Isaías nos dice de una manera tan contundente como clara cuál es el empeño de Dios: “Por amor a Sion no callaré, por amor de Jerusalén no descansaré, hasta que rompa la aurora de su justicia, y su salvación llamee como antorcha”. Dios ni calla ni descansa hasta que finalmente su pueblo viva en la justicia y la salvación. Es una declaración de intenciones. Él no parará hasta salvar a los suyos. Es su plan y su proyecto. Que ya no vivan “abandonados” y “devastados”, sino “predilectos” y “desposados”, profundamente amados.

Pero esto sólo ocurrirá si los creyentes aprendemos a vivir en docilidad y escucha del Espíritu, así lo recuerda la carta a los Corintios: “Hay diversidad de carismas, pero un mismo Espíritu; hay diversidad de ministerios, pero un mismo Señor; y hay diversidad de actuaciones, pero un mismo Dios que obra todo en todos.  Pero a cada cual se le otorga la manifestación del Espíritu para el bien común”. Necesitamos reaprender este lenguaje del Espíritu. Buscar los carismas que Él otorga, discernirlos, facilitar que cada creyente indague en sí mismo y busque la obra de Dios en Él. Esto no son “ocurrencias” o “modas modernas”. ¡Es el Evangelio! ¡Es la dinámica de las primitivas comunidades cristianas! Y con tristeza he de decir que lo hemos olvidado en muchos lugares. Nos cuesta crear esta dinámica de escucha, acogida y colaboración con el Espíritu, donde nadie es más que nadie, donde cada uno tiene su carisma y éste se entrega al bien de la comunidad y allí también se discierne. “Él obra todo en todos”, ¿creemos esto? Es la tarea permanente de la comunidad cristiana: pensar, acoger, discernir lo que el Espíritu quiere de nosotros y suscita en nosotros. De lo contrario vagamos absurdamente de espaldas a Dios y a su proyecto.

Vayamos a Caná de Galilea. A las famosas bodas donde Jesús hace su primer “signo” como lo llama Juan. Para este evangelista los signos tienen dos funciones: suscitan la fe de los discípulos y manifiestan la gloria del que los realiza. Jesús está mostrándose públicamente, revelándose, ante aquella gente tal y como es: Hijo de Dios. Capaz de obrar milagros, por el poder divino que posee. Estos “signos” manifiestan siempre la presencia salvadora de Dios (como en Ex 3, 20). Jesús obra estos signos no para lucirse, él no quería obrarlo, sentía que “aún no era su hora”. Pero su madre se lo pide, le expone la realidad de su pobreza: “No tienen vino”. Algunos santos han leído aquí la pobreza del pueblo de Israel, que falto de fe y de obras necesitaba un acto de Dios para creer.

Me parece valiosa y oportuna la interpretación simbólica que se fija en las vasijas de piedra.

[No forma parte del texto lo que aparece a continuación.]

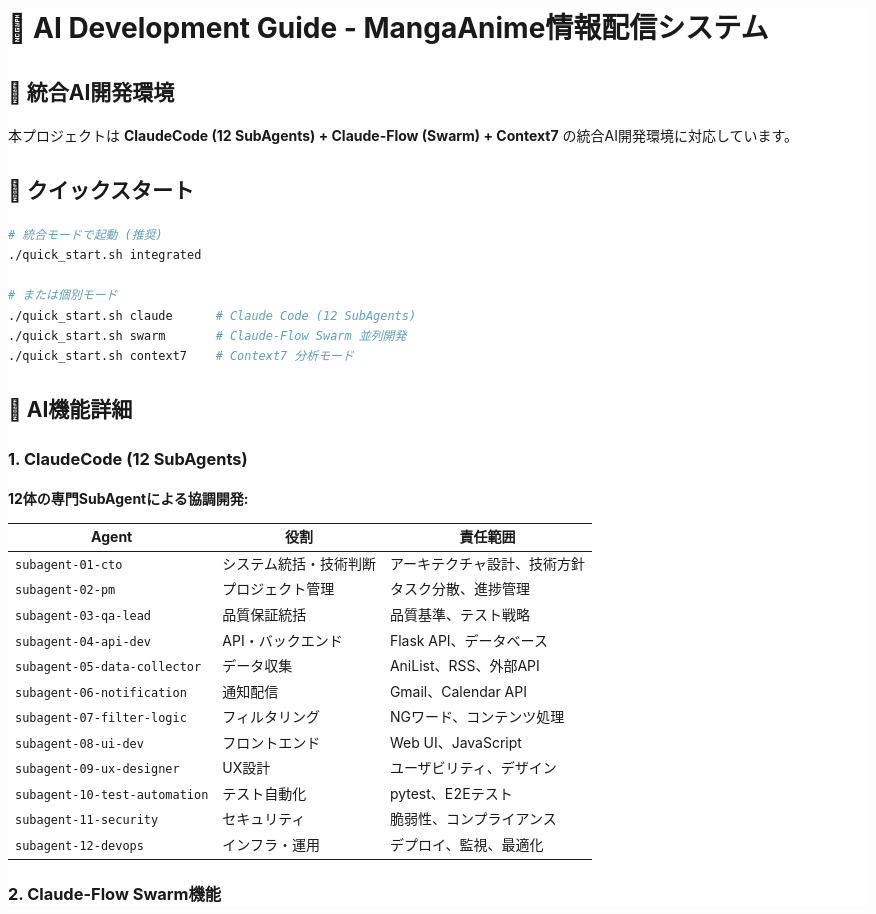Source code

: # 🤖 AI Development Guide - MangaAnime情報配信システム

## 🎯 統合AI開発環境

本プロジェクトは **ClaudeCode (12 SubAgents) + Claude-Flow (Swarm) + Context7** の統合AI開発環境に対応しています。

## 🚀 クイックスタート

```bash
# 統合モードで起動 (推奨)
./quick_start.sh integrated

# または個別モード
./quick_start.sh claude      # Claude Code (12 SubAgents)
./quick_start.sh swarm       # Claude-Flow Swarm 並列開発
./quick_start.sh context7    # Context7 分析モード
```

## 🔧 AI機能詳細

### 1. ClaudeCode (12 SubAgents)

**12体の専門SubAgentによる協調開発:**

| Agent | 役割 | 責任範囲 |
|-------|------|----------|
| `subagent-01-cto` | システム統括・技術判断 | アーキテクチャ設計、技術方針 |
| `subagent-02-pm` | プロジェクト管理 | タスク分散、進捗管理 |
| `subagent-03-qa-lead` | 品質保証統括 | 品質基準、テスト戦略 |
| `subagent-04-api-dev` | API・バックエンド | Flask API、データベース |
| `subagent-05-data-collector` | データ収集 | AniList、RSS、外部API |
| `subagent-06-notification` | 通知配信 | Gmail、Calendar API |
| `subagent-07-filter-logic` | フィルタリング | NGワード、コンテンツ処理 |
| `subagent-08-ui-dev` | フロントエンド | Web UI、JavaScript |
| `subagent-09-ux-designer` | UX設計 | ユーザビリティ、デザイン |
| `subagent-10-test-automation` | テスト自動化 | pytest、E2Eテスト |
| `subagent-11-security` | セキュリティ | 脆弱性、コンプライアンス |
| `subagent-12-devops` | インフラ・運用 | デプロイ、監視、最適化 |

### 2. Claude-Flow Swarm機能
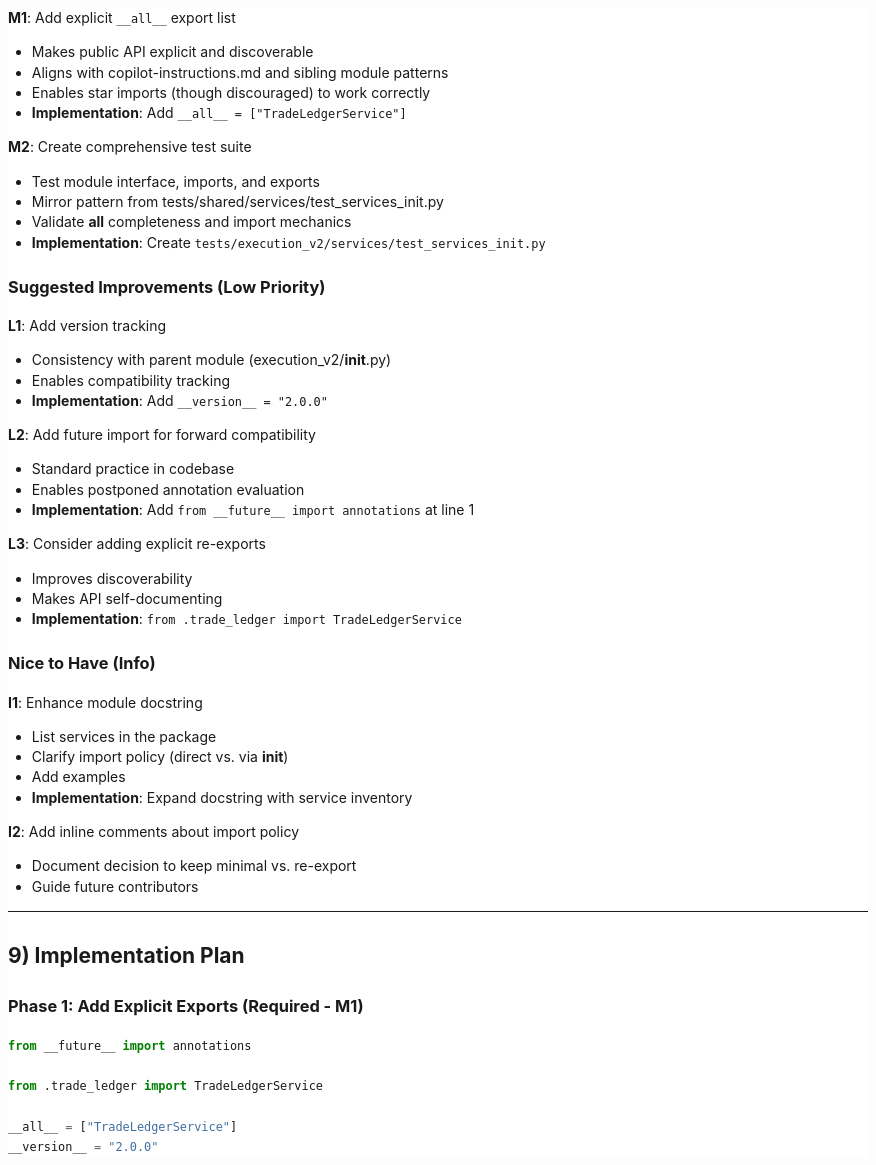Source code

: **M1**: Add explicit `__all__` export list
- Makes public API explicit and discoverable
- Aligns with copilot-instructions.md and sibling module patterns
- Enables star imports (though discouraged) to work correctly
- **Implementation**: Add `__all__ = ["TradeLedgerService"]`

**M2**: Create comprehensive test suite
- Test module interface, imports, and exports
- Mirror pattern from tests/shared/services/test_services_init.py
- Validate __all__ completeness and import mechanics
- **Implementation**: Create `tests/execution_v2/services/test_services_init.py`

### Suggested Improvements (Low Priority)

**L1**: Add version tracking
- Consistency with parent module (execution_v2/__init__.py)
- Enables compatibility tracking
- **Implementation**: Add `__version__ = "2.0.0"`

**L2**: Add future import for forward compatibility
- Standard practice in codebase
- Enables postponed annotation evaluation
- **Implementation**: Add `from __future__ import annotations` at line 1

**L3**: Consider adding explicit re-exports
- Improves discoverability
- Makes API self-documenting
- **Implementation**: `from .trade_ledger import TradeLedgerService`

### Nice to Have (Info)

**I1**: Enhance module docstring
- List services in the package
- Clarify import policy (direct vs. via __init__)
- Add examples
- **Implementation**: Expand docstring with service inventory

**I2**: Add inline comments about import policy
- Document decision to keep minimal vs. re-export
- Guide future contributors

---

## 9) Implementation Plan

### Phase 1: Add Explicit Exports (Required - M1)
```python
from __future__ import annotations

from .trade_ledger import TradeLedgerService

__all__ = ["TradeLedgerService"]
__version__ = "2.0.0"
```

Estaban destinadas a las purificaciones de los judíos (2, 6). Un rito de perdón, de purificación, que hace intuir -por la abundancia de vasijas- que algo no marchaba bien en aquella familia. Pudiera ser una enfermedad, que requiriera de tal abundancia de agua para purificarse, o bien una situación de pecado, de desorden. En cualquier caso, desde esta óptica toma aún más fuerza que Jesús transformase aquella agua de sufrimiento y debilidad en vino de fiesta y celebración. Cristo redime la situación de aquella familia, los salva con su poder. Permite que la fiesta siga y las bodas se celebren con gloria. Realmente impresiona lo que supuso este primer signo de Jesús. Que Él cambie también el agua de nuestra pobreza y falta de fe en vino de fiesta y gozo por su Reino.